There is, however, an effective shift from the general to the specific — from the action of volcanoes along vast stretches of coastline to the impact of mechanization on a single water hole in Sri Lanka — that focuses attention on the interrelatedness of natural- and human-generated phenomena.

Lelia Daw’s montage technique combines satellite photographs and other high-tech mapping devices in fractured landscapes that look like disaster sites. Like Mr. Hasen, Ms. Daw leaves out the wrecked buildings and the corpses, but her scenes are no less cataclysmic for the lack of identifiable victims. The casualty is the land itself, which, as one title insists, “Doesn’t Stand a Chance” against the damming and the draining. The elegant refinement of her images belies the harshness of her indictment.

Julienne Saslaw’s paintings are displayed on the floor so that viewers can stand over them and look down, as if from a high-flying plane. without being literal, she offers canyons and valleys as painterly interpretations of natural forms offset by undulating hills and slopes. Those attractive homages to the earth’s inherent beauty are appropriately tinged with mystery.

There is also a mysterious quality in Michael Gordon’s schematic cityscapes, which emphasize the planes and masses of the urban environment. His small paintings are grouped on a wall like variations on a theme, and indeed they span a 15-year period. They run the gamut from concrete to cryptic, and from distant to microscopic.

The sea gives up its dead in an untitled painting by Guillermo Kuitca, who pictures them floating in the treacherous waters of the Gulf of Bothnia off the coast of Finland. This surreal apparition encapsulates the fear and awe inspired by the uncharted sea as it encroaches on the stability of the carefully mapped land. In his smaller works, Mr. Kuitca suggests that even the safety and protection of houses are an illusion, for their rooms can be claustrophobic prisons for the spirit.

The map is an agent of movement control in Robert Bordo’s gridded panels, in which vehicles are guided and manipulated by the structures that enclose them. Planes and cars are held in check by the rigors of navigation, which force them to stay on course or risk being lost or destroyed.

Personal geography is the subject of works by Hester Simpson and Roger Welch. Ms. Simpson’s “Landmark” is a kind of interior atlas, its huge pages hung out to dry after having been torn and reshaped by experience and circumstance. Instead of specific maps or charts, the artist offers a composite of events that appear at once traumatic and affirmative.

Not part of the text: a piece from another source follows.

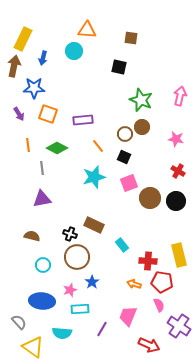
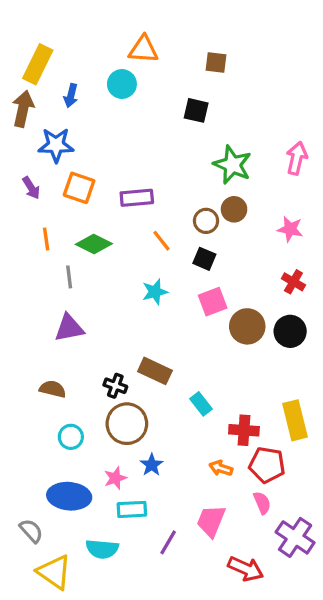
cyan star: (94, 177) -> (155, 292), size x0.7

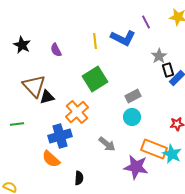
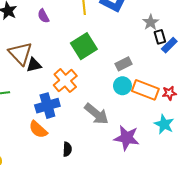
gray arrow: (107, 144) -> (96, 114), size x1.4
orange rectangle: (154, 149) -> (145, 90), moved

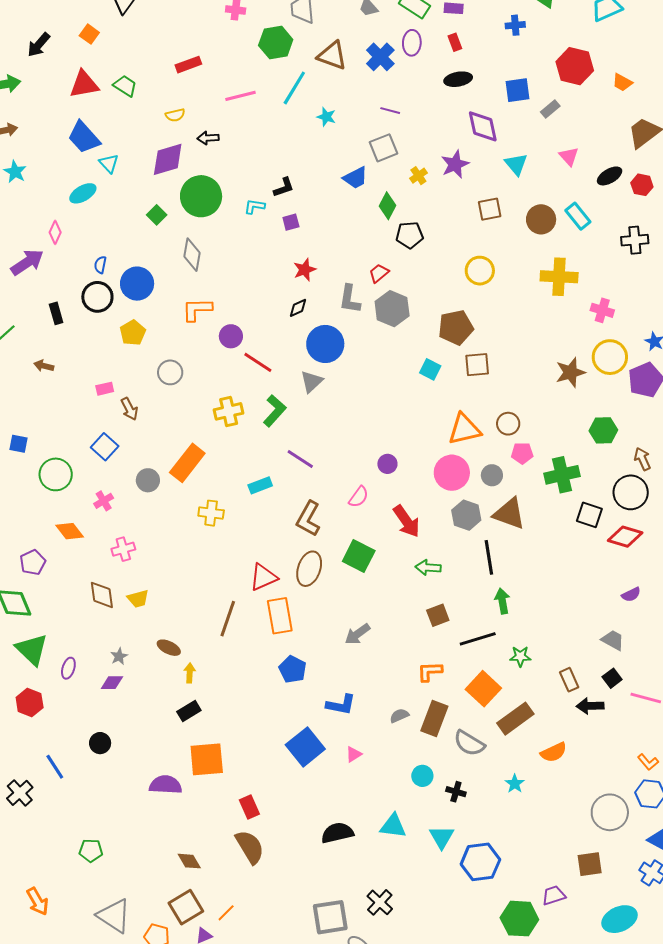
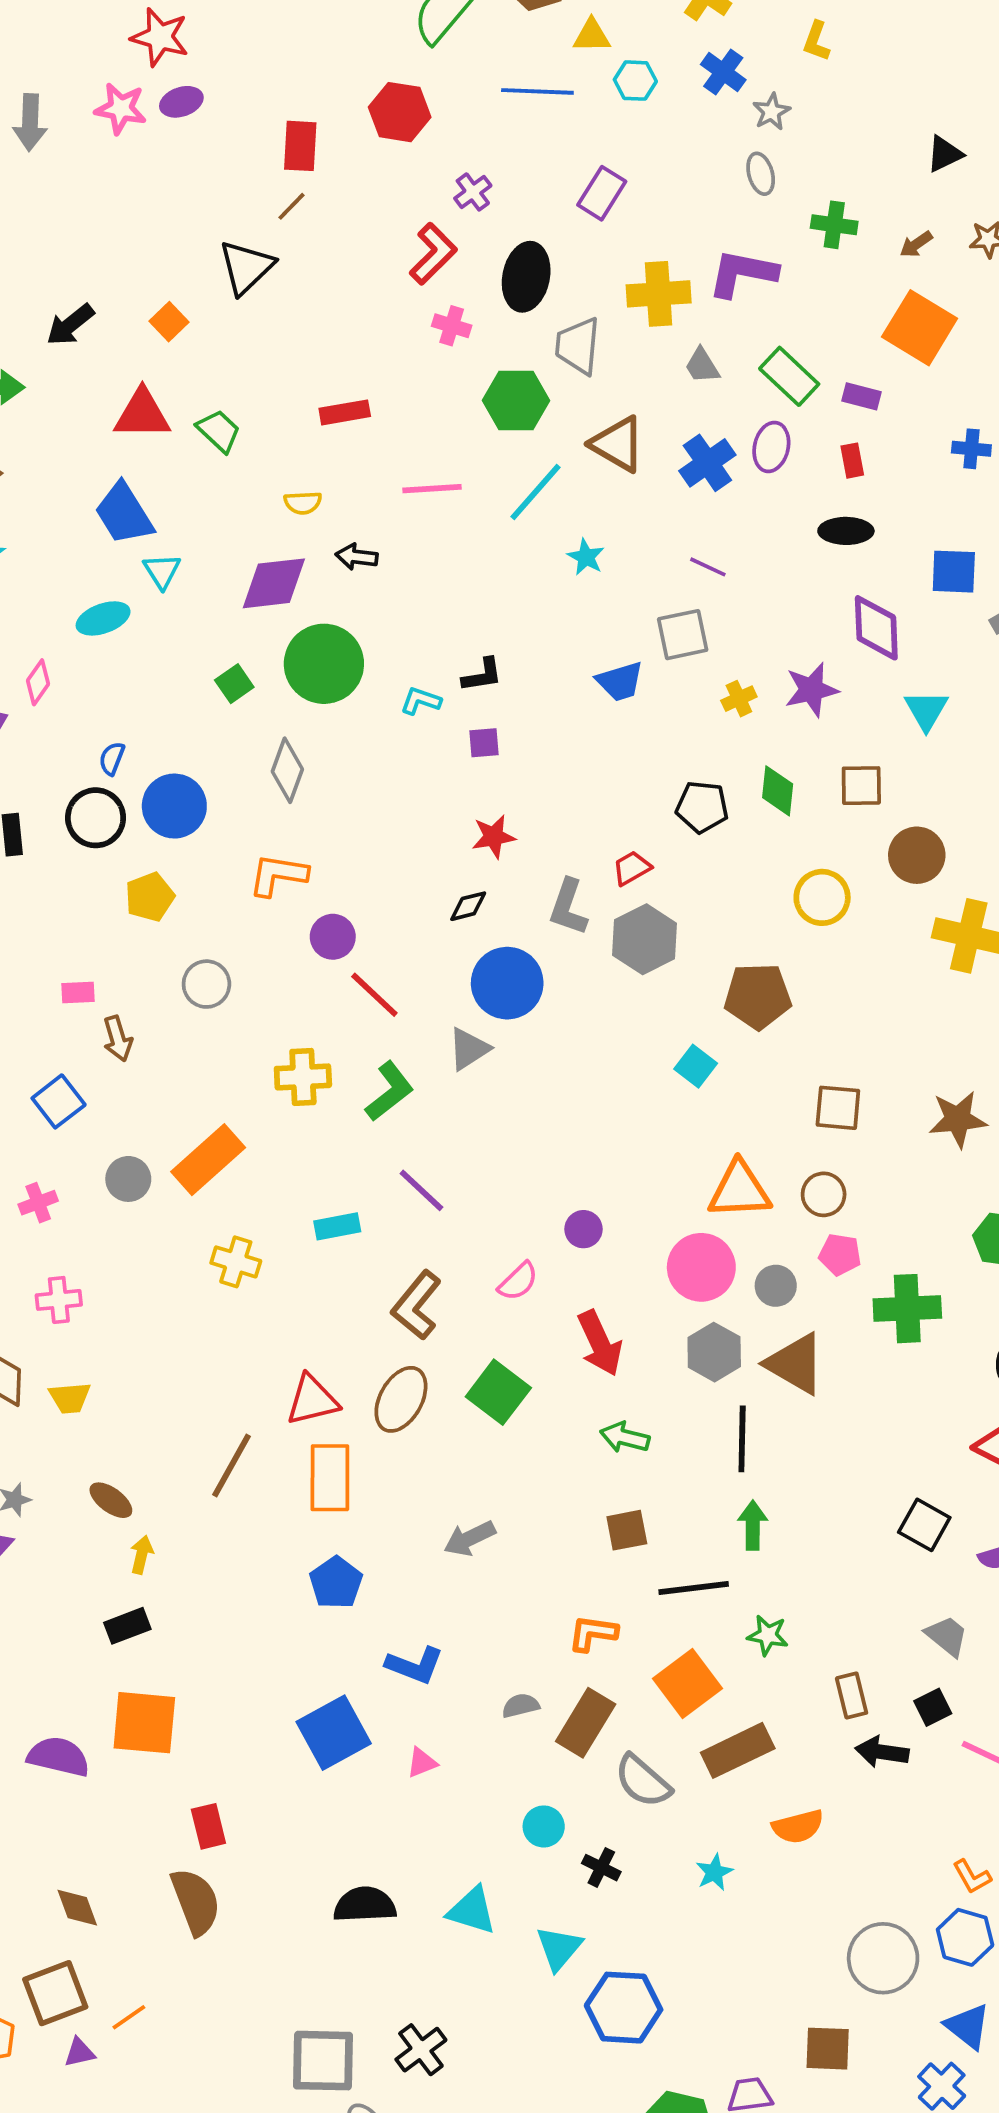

Mr. Welch’s piece is one of a series derived from interviews with elderly people who were asked to describe their hometown. Using their recollections, Mr. Welch constructed town models, which he calls “memory maps.” The one on view is of Rome, N.Y., in the 1880s, as remembered by Winifred Wakerly, who was 94 years old when Mr. Welch interviewed her in 1973. Excerpts from the dialogue accompany the map, and together they vividly illustrate the human dimension of geography, as well as the continuum between past and present.

The exhibition will remain on view through Nov.22. The museum, at 50 Irish Lane, is open Wednesdays through Saturdays from 10 A.M. to 4 P.M. and Sundays from 2 to 4:30. It will be closed on Nov. 11.